• Your assignment: Please retype each record exactly as it stands below.
*** Begin section ***
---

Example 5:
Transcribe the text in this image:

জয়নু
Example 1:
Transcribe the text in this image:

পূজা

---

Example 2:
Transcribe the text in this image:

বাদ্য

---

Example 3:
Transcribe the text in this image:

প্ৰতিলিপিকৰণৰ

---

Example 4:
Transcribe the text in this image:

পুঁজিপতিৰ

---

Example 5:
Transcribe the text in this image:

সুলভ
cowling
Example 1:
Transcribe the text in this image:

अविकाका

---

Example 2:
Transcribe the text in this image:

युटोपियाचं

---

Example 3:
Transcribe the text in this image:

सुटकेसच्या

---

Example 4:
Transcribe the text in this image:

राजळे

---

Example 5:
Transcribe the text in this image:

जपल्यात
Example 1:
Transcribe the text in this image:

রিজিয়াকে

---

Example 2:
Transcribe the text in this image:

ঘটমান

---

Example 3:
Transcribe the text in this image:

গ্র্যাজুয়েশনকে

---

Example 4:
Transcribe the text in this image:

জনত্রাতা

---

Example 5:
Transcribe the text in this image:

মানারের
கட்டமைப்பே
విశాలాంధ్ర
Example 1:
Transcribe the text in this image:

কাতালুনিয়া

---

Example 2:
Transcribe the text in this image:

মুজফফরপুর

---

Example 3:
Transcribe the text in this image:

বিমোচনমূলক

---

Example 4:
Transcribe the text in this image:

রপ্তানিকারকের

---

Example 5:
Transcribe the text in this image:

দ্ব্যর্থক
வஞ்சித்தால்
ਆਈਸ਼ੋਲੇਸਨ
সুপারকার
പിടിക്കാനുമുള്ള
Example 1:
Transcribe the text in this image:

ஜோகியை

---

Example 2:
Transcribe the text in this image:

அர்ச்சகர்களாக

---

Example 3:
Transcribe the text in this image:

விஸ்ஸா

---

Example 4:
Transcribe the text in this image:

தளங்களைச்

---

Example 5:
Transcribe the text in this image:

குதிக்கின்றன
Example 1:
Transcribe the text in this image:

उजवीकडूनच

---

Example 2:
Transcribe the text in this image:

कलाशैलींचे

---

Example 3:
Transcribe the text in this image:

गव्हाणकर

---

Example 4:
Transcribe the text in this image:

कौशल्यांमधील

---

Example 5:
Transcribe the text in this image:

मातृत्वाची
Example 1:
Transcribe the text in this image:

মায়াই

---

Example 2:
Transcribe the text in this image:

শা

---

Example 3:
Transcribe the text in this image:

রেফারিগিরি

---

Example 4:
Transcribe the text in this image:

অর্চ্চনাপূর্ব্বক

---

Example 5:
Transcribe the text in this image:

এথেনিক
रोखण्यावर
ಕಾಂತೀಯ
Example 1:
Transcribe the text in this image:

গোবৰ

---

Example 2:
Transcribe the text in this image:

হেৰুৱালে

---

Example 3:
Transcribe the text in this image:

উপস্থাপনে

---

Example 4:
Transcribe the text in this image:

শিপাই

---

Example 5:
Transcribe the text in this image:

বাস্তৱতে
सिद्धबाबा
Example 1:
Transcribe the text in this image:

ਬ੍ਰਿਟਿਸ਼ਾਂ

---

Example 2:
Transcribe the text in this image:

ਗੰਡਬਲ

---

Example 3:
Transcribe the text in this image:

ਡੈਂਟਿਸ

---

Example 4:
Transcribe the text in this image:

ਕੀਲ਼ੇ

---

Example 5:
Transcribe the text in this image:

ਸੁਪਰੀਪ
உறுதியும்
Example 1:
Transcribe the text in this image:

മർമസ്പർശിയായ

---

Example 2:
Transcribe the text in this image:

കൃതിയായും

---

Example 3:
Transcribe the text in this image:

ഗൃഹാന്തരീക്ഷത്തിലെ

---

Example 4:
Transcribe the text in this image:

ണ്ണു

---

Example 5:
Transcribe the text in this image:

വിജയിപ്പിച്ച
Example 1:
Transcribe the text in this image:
*** End section ***
• Solution below:
---

Example 5:
Transcribe the text in this image:

জয়নু
Example 1:
Transcribe the text in this image:

পূজা

---

Example 2:
Transcribe the text in this image:

বাদ্য

---

Example 3:
Transcribe the text in this image:

প্ৰতিলিপিকৰণৰ

---

Example 4:
Transcribe the text in this image:

পুঁজিপতিৰ

---

Example 5:
Transcribe the text in this image:

সুলভ
cowling
Example 1:
Transcribe the text in this image:

अविकाका

---

Example 2:
Transcribe the text in this image:

युटोपियाचं

---

Example 3:
Transcribe the text in this image:

सुटकेसच्या

---

Example 4:
Transcribe the text in this image:

राजळे

---

Example 5:
Transcribe the text in this image:

जपल्यात
Example 1:
Transcribe the text in this image:

রিজিয়াকে

---

Example 2:
Transcribe the text in this image:

ঘটমান

---

Example 3:
Transcribe the text in this image:

গ্র্যাজুয়েশনকে

---

Example 4:
Transcribe the text in this image:

জনত্রাতা

---

Example 5:
Transcribe the text in this image:

মানারের
கட்டமைப்பே
విశాలాంధ్ర
Example 1:
Transcribe the text in this image:

কাতালুনিয়া

---

Example 2:
Transcribe the text in this image:

মুজফফরপুর

---

Example 3:
Transcribe the text in this image:

বিমোচনমূলক

---

Example 4:
Transcribe the text in this image:

রপ্তানিকারকের

---

Example 5:
Transcribe the text in this image:

দ্ব্যর্থক
வஞ்சித்தால்
ਆਈਸ਼ੋਲੇਸਨ
সুপারকার
പിടിക്കാനുമുള്ള
Example 1:
Transcribe the text in this image:

ஜோகியை

---

Example 2:
Transcribe the text in this image:

அர்ச்சகர்களாக

---

Example 3:
Transcribe the text in this image:

விஸ்ஸா

---

Example 4:
Transcribe the text in this image:

தளங்களைச்

---

Example 5:
Transcribe the text in this image:

குதிக்கின்றன
Example 1:
Transcribe the text in this image:

उजवीकडूनच

---

Example 2:
Transcribe the text in this image:

कलाशैलींचे

---

Example 3:
Transcribe the text in this image:

गव्हाणकर

---

Example 4:
Transcribe the text in this image:

कौशल्यांमधील

---

Example 5:
Transcribe the text in this image:

मातृत्वाची
Example 1:
Transcribe the text in this image:

মায়াই

---

Example 2:
Transcribe the text in this image:

শা

---

Example 3:
Transcribe the text in this image:

রেফারিগিরি

---

Example 4:
Transcribe the text in this image:

অর্চ্চনাপূর্ব্বক

---

Example 5:
Transcribe the text in this image:

এথেনিক
रोखण्यावर
ಕಾಂತೀಯ
Example 1:
Transcribe the text in this image:

গোবৰ

---

Example 2:
Transcribe the text in this image:

হেৰুৱালে

---

Example 3:
Transcribe the text in this image:

উপস্থাপনে

---

Example 4:
Transcribe the text in this image:

শিপাই

---

Example 5:
Transcribe the text in this image:

বাস্তৱতে
सिद्धबाबा
Example 1:
Transcribe the text in this image:

ਬ੍ਰਿਟਿਸ਼ਾਂ

---

Example 2:
Transcribe the text in this image:

ਗੰਡਬਲ

---

Example 3:
Transcribe the text in this image:

ਡੈਂਟਿਸ

---

Example 4:
Transcribe the text in this image:

ਕੀਲ਼ੇ

---

Example 5:
Transcribe the text in this image:

ਸੁਪਰੀਪ
உறுதியும்
Example 1:
Transcribe the text in this image:

മർമസ്പർശിയായ

---

Example 2:
Transcribe the text in this image:

കൃതിയായും

---

Example 3:
Transcribe the text in this image:

ഗൃഹാന്തരീക്ഷത്തിലെ

---

Example 4:
Transcribe the text in this image:

ണ്ണു

---

Example 5:
Transcribe the text in this image:

വിജയിപ്പിച്ച
Example 1:
Transcribe the text in this image:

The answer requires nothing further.